---------- Given records

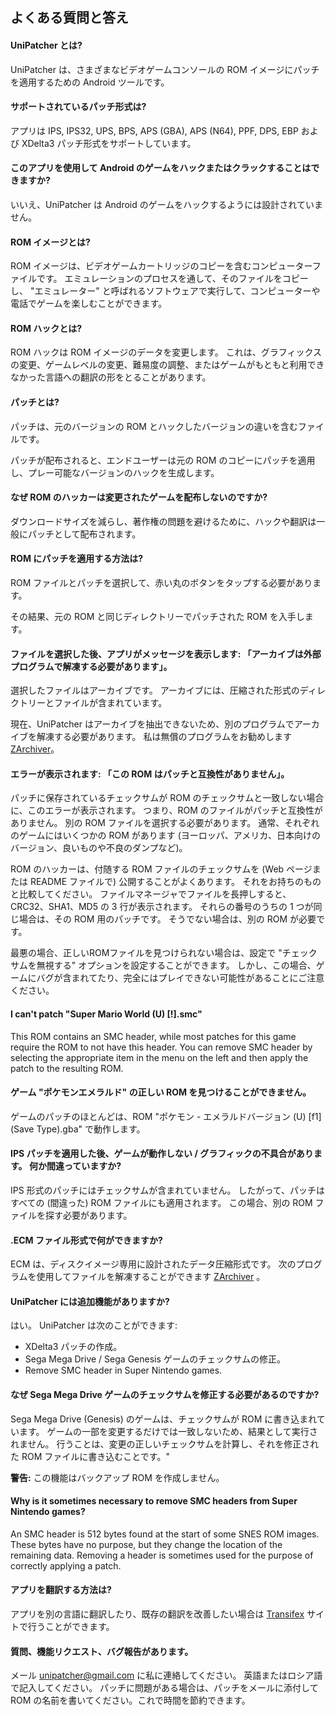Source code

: ## よくある質問と答え

#### UniPatcher とは?

UniPatcher は、さまざまなビデオゲームコンソールの ROM イメージにパッチを適用するための Android ツールです。

#### サポートされているパッチ形式は?

アプリは IPS, IPS32, UPS, BPS, APS (GBA), APS (N64), PPF, DPS, EBP および XDelta3 パッチ形式をサポートしています。

#### このアプリを使用して Android のゲームをハックまたはクラックすることはできますか?

いいえ、UniPatcher は Android のゲームをハックするようには設計されていません。

#### ROM イメージとは?

ROM イメージは、ビデオゲームカートリッジのコピーを含むコンピューターファイルです。 エミュレーションのプロセスを通して、そのファイルをコピーし、 "エミュレーター" と呼ばれるソフトウェアで実行して、コンピューターや電話でゲームを楽しむことができます。

#### ROM ハックとは?

ROM ハックは ROM イメージのデータを変更します。 これは、グラフィックスの変更、ゲームレベルの変更、難易度の調整、またはゲームがもともと利用できなかった言語への翻訳の形をとることがあります。

#### パッチとは?

パッチは、元のバージョンの ROM とハックしたバージョンの違いを含むファイルです。

パッチが配布されると、エンドユーザーは元の ROM のコピーにパッチを適用し、プレー可能なバージョンのハックを生成します。

#### なぜ ROM のハッカーは変更されたゲームを配布しないのですか?

ダウンロードサイズを減らし、著作権の問題を避けるために、ハックや翻訳は一般にパッチとして配布されます。

#### ROM にパッチを適用する方法は?

ROM ファイルとパッチを選択して、赤い丸のボタンをタップする必要があります。

その結果、元の ROM と同じディレクトリーでパッチされた ROM を入手します。

#### ファイルを選択した後、アプリがメッセージを表示します: 「アーカイブは外部プログラムで解凍する必要があります」。

選択したファイルはアーカイブです。 アーカイブには、圧縮された形式のディレクトリーとファイルが含まれています。

現在、UniPatcher はアーカイブを抽出できないため、別のプログラムでアーカイブを解凍する必要があります。 私は無償のプログラムをお勧めします [ZArchiver](https://play.google.com/store/apps/details?id=ru.zdevs.zarchiver)。

#### エラーが表示されます: 「この ROM はパッチと互換性がありません」。

パッチに保存されているチェックサムが ROM のチェックサムと一致しない場合に、このエラーが表示されます。 つまり、ROM のファイルがパッチと互換性がありません。 別の ROM ファイルを選択する必要があります。 通常、それぞれのゲームにはいくつかの ROM があります (ヨーロッパ、アメリカ、日本向けのバージョン、良いものや不良のダンプなど)。

ROM のハッカーは、付随する ROM ファイルのチェックサムを (Web ページまたは README ファイルで) 公開することがよくあります。 それをお持ちのものと比較してください。 ファイルマネージャでファイルを長押しすると、CRC32、SHA1、MD5 の 3 行が表示されます。 それらの番号のうちの 1 つが同じ場合は、その ROM 用のパッチです。 そうでない場合は、別の ROM が必要です。

最悪の場合、正しいROMファイルを見つけられない場合は、設定で "チェックサムを無視する" オプションを設定することができます。 しかし、この場合、ゲームにバグが含まれてたり、完全にはプレイできない可能性があることにご注意ください。

#### I can't patch "Super Mario World (U) [!].smc"

This ROM contains an SMC header, while most patches for this game require the ROM to not have this header. You can remove SMC header by selecting the appropriate item in the menu on the left and then apply the patch to the resulting ROM.

#### ゲーム "ポケモンエメラルド" の正しい ROM を見つけることができません。

ゲームのパッチのほとんどは、ROM "ポケモン - エメラルドバージョン (U) \[f1\] (Save Type).gba" で動作します。

#### IPS パッチを適用した後、ゲームが動作しない / グラフィックの不具合があります。 何か間違っていますか?

IPS 形式のパッチにはチェックサムが含まれていません。 したがって、パッチはすべての (間違った) ROM ファイルにも適用されます。 この場合、別の ROM ファイルを探す必要があります。

#### .ECM ファイル形式で何ができますか?

ECM は、ディスクイメージ専用に設計されたデータ圧縮形式です。 次のプログラムを使用してファイルを解凍することができます [ZArchiver](https://play.google.com/store/apps/details?id=ru.zdevs.zarchiver) 。

#### UniPatcher には追加機能がありますか?

はい。 UniPatcher は次のことができます:

- XDelta3 パッチの作成。
- Sega Mega Drive / Sega Genesis ゲームのチェックサムの修正。
- Remove SMC header in Super Nintendo games.

#### なぜ Sega Mega Drive ゲームのチェックサムを修正する必要があるのですか?

Sega Mega Drive (Genesis) のゲームは、チェックサムが ROM に書き込まれています。 ゲームの一部を変更するだけでは一致しないため、結果として実行されません。 行うことは、変更の正しいチェックサムを計算し、それを修正された ROM ファイルに書き込むことです。"

**警告:** この機能はバックアップ ROM を作成しません。

#### Why is it sometimes necessary to remove SMC headers from Super Nintendo games?

An SMC header is 512 bytes found at the start of some SNES ROM images. These bytes have no purpose, but they change the location of the remaining data. Removing a header is sometimes used for the purpose of correctly applying a patch.

#### アプリを翻訳する方法は?

アプリを別の言語に翻訳したり、既存の翻訳を改善したい場合は [Transifex](https://www.transifex.com/unipatcher/unipatcher/dashboard/) サイトで行うことができます。

#### 質問、機能リクエスト、バグ報告があります。

メール <unipatcher@gmail.com> に私に連絡してください。 英語またはロシア語で記入してください。 パッチに問題がある場合は、パッチをメールに添付して ROM の名前を書いてください。これで時間を節約できます。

--------------------

■ Your instructions ■
From the records above, give again exactly the lines running from the line with "#### ROM イメージとは?" to the line with "- エメラルドバージョン (U)", inclusive.

■ Reply to the exercise ■
#### ROM イメージとは?

ROM イメージは、ビデオゲームカートリッジのコピーを含むコンピューターファイルです。 エミュレーションのプロセスを通して、そのファイルをコピーし、 "エミュレーター" と呼ばれるソフトウェアで実行して、コンピューターや電話でゲームを楽しむことができます。

#### ROM ハックとは?

ROM ハックは ROM イメージのデータを変更します。 これは、グラフィックスの変更、ゲームレベルの変更、難易度の調整、またはゲームがもともと利用できなかった言語への翻訳の形をとることがあります。

#### パッチとは?

パッチは、元のバージョンの ROM とハックしたバージョンの違いを含むファイルです。

パッチが配布されると、エンドユーザーは元の ROM のコピーにパッチを適用し、プレー可能なバージョンのハックを生成します。

#### なぜ ROM のハッカーは変更されたゲームを配布しないのですか?

ダウンロードサイズを減らし、著作権の問題を避けるために、ハックや翻訳は一般にパッチとして配布されます。

#### ROM にパッチを適用する方法は?

ROM ファイルとパッチを選択して、赤い丸のボタンをタップする必要があります。

その結果、元の ROM と同じディレクトリーでパッチされた ROM を入手します。

#### ファイルを選択した後、アプリがメッセージを表示します: 「アーカイブは外部プログラムで解凍する必要があります」。

選択したファイルはアーカイブです。 アーカイブには、圧縮された形式のディレクトリーとファイルが含まれています。

現在、UniPatcher はアーカイブを抽出できないため、別のプログラムでアーカイブを解凍する必要があります。 私は無償のプログラムをお勧めします [ZArchiver](https://play.google.com/store/apps/details?id=ru.zdevs.zarchiver)。

#### エラーが表示されます: 「この ROM はパッチと互換性がありません」。

パッチに保存されているチェックサムが ROM のチェックサムと一致しない場合に、このエラーが表示されます。 つまり、ROM のファイルがパッチと互換性がありません。 別の ROM ファイルを選択する必要があります。 通常、それぞれのゲームにはいくつかの ROM があります (ヨーロッパ、アメリカ、日本向けのバージョン、良いものや不良のダンプなど)。

ROM のハッカーは、付随する ROM ファイルのチェックサムを (Web ページまたは README ファイルで) 公開することがよくあります。 それをお持ちのものと比較してください。 ファイルマネージャでファイルを長押しすると、CRC32、SHA1、MD5 の 3 行が表示されます。 それらの番号のうちの 1 つが同じ場合は、その ROM 用のパッチです。 そうでない場合は、別の ROM が必要です。

最悪の場合、正しいROMファイルを見つけられない場合は、設定で "チェックサムを無視する" オプションを設定することができます。 しかし、この場合、ゲームにバグが含まれてたり、完全にはプレイできない可能性があることにご注意ください。

#### I can't patch "Super Mario World (U) [!].smc"

This ROM contains an SMC header, while most patches for this game require the ROM to not have this header. You can remove SMC header by selecting the appropriate item in the menu on the left and then apply the patch to the resulting ROM.

#### ゲーム "ポケモンエメラルド" の正しい ROM を見つけることができません。

ゲームのパッチのほとんどは、ROM "ポケモン - エメラルドバージョン (U) \[f1\] (Save Type).gba" で動作します。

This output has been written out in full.